Now, we analyze the posterior distribution of the latent process as obtained from the stacked posterior.

post_z <- post_samps$z

post_z1_summ <- t(apply(post_z[1:n_train,], 1,
                        function(x) quantile(x, c(0.025, 0.5, 0.975))))
post_z2_summ <- t(apply(post_z[n_train + 1:n_train,], 1,
                        function(x) quantile(x, c(0.025, 0.5, 0.975))))

z1_combn <- data.frame(z = dat$z1_true, zL = post_z1_summ[, 1],
                       zM = post_z1_summ[, 2], zU = post_z1_summ[, 3])
z2_combn <- data.frame(z = dat$z2_true, zL = post_z2_summ[, 1],
                       zM = post_z2_summ[, 2], zU = post_z2_summ[, 3])
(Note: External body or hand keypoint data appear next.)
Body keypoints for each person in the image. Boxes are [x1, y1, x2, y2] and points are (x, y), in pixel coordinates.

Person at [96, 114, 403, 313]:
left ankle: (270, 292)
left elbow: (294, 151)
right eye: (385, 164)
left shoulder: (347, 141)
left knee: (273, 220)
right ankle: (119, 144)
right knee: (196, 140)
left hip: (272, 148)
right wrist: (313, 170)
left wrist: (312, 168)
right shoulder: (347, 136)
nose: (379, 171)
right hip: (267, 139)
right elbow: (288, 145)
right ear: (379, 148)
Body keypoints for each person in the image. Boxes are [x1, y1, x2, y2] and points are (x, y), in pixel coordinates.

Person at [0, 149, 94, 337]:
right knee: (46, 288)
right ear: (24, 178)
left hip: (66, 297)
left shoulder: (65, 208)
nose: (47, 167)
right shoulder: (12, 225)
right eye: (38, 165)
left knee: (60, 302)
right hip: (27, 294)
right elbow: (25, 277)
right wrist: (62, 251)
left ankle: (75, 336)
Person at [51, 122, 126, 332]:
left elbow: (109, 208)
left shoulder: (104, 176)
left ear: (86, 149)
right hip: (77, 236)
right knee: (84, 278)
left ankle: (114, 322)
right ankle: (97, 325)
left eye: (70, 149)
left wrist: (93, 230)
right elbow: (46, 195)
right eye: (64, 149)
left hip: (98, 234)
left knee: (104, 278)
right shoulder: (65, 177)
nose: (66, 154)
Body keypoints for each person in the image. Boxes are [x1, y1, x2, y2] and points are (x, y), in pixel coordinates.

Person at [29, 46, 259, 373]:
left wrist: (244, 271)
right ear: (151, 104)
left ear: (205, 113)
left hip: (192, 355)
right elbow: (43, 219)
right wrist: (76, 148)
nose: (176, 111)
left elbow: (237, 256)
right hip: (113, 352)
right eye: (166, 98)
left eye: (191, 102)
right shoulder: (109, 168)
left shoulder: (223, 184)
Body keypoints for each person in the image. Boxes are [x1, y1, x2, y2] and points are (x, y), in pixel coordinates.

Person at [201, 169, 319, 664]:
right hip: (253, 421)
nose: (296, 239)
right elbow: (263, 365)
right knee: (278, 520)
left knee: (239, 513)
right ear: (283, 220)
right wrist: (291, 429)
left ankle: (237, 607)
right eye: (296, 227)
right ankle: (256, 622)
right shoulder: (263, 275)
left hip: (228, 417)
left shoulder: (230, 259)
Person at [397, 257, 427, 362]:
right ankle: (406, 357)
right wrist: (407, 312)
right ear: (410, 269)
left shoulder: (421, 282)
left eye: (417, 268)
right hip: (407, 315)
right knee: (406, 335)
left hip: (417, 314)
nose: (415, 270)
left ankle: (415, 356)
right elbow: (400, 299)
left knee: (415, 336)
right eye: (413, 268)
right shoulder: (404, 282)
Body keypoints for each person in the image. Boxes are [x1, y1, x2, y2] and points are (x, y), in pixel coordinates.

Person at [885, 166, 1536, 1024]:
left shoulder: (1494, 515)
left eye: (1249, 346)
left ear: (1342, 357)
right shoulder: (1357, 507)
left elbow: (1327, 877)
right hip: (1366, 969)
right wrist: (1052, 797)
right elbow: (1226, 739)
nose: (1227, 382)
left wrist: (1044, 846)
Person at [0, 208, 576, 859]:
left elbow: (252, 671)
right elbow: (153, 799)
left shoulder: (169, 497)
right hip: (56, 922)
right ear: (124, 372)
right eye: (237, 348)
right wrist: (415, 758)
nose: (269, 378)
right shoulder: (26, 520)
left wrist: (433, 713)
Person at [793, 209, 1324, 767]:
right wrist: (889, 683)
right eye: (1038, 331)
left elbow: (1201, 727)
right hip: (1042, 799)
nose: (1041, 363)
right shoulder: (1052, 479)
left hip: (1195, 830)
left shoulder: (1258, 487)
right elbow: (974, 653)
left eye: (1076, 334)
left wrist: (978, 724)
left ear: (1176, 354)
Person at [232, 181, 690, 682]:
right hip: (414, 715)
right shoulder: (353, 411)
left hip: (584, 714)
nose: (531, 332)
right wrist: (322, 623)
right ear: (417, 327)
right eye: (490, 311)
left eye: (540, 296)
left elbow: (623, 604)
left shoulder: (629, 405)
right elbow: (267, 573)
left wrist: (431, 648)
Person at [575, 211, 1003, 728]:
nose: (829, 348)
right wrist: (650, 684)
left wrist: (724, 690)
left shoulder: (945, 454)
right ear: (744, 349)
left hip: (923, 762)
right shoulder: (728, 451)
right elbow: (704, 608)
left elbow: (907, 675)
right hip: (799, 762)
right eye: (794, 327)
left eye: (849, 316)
plot_z1_summ <- ggplot(data = z1_combn, aes(x = z)) +
  geom_errorbar(aes(ymin = zL, ymax = zU), alpha = 0.5, color = "skyblue") +
  geom_point(aes(y = zM), size = 0.5, color = "darkblue", alpha = 0.5) +
  geom_abline(slope = 1, intercept = 0, color = "red", linetype = "solid") +
  xlab("True z1") + ylab("Posterior of z1") + theme_bw() +
  theme(panel.grid = element_blank(), aspect.ratio = 1)

plot_z2_summ <- ggplot(data = z2_combn, aes(x = z)) +
  geom_errorbar(aes(ymin = zL, ymax = zU), alpha = 0.5, color = "skyblue") +
  geom_point(aes(y = zM), size = 0.5, color = "darkblue", alpha = 0.5) +
  geom_abline(slope = 1, intercept = 0, color = "red", linetype = "solid") +
  xlab("True z2") + ylab("Posterior of z2") + theme_bw() +
  theme(panel.grid = element_blank(), aspect.ratio = 1)

ggpubr::ggarrange(plot_z1_summ, plot_z2_summ)

Next, we analyze the posterior distribution of the scale matrix that models the inter-process dependence structure.

post_scale_z <- post_samps$z.scale
r <- sqrt(dim(post_scale_z)[1])
# Generate plots into a matrix
plot_matrix <- matrix(vector("list", r * r), nrow = r, ncol = r)
for (k in 1:(r^2)) {
  ij <- get_indices(k, r)
  i <- ij[1]
  j <- ij[2]
  
  if (i >= j) {
    df <- data.frame(value = post_scale_z[k, ])
    p <- ggplot(df, aes(x = value)) +
      geom_density(fill = "lightblue", alpha = 0.7) +
      theme_bw(base_size = 9) +
      labs(title = bquote(Sigma[.(i) * .(j)])) +
      theme(axis.title = element_blank(), axis.text = element_text(size = 6),
        plot.title = element_text(size = 9, hjust = 0.5),
        panel.grid = element_blank(), aspect.ratio = 1)
  } else {
    p <- ggplot() + theme_void()
  }
  
  plot_matrix[j, i] <- list(p)
}

# Assemble with patchwork
final_plot <- wrap_plots(plot_matrix, nrow = r)
final_plot
Stacked posterior distribution of the elements of the inter-process covariance matrix.

Stacked posterior distribution of the elements of the inter-process covariance matrix.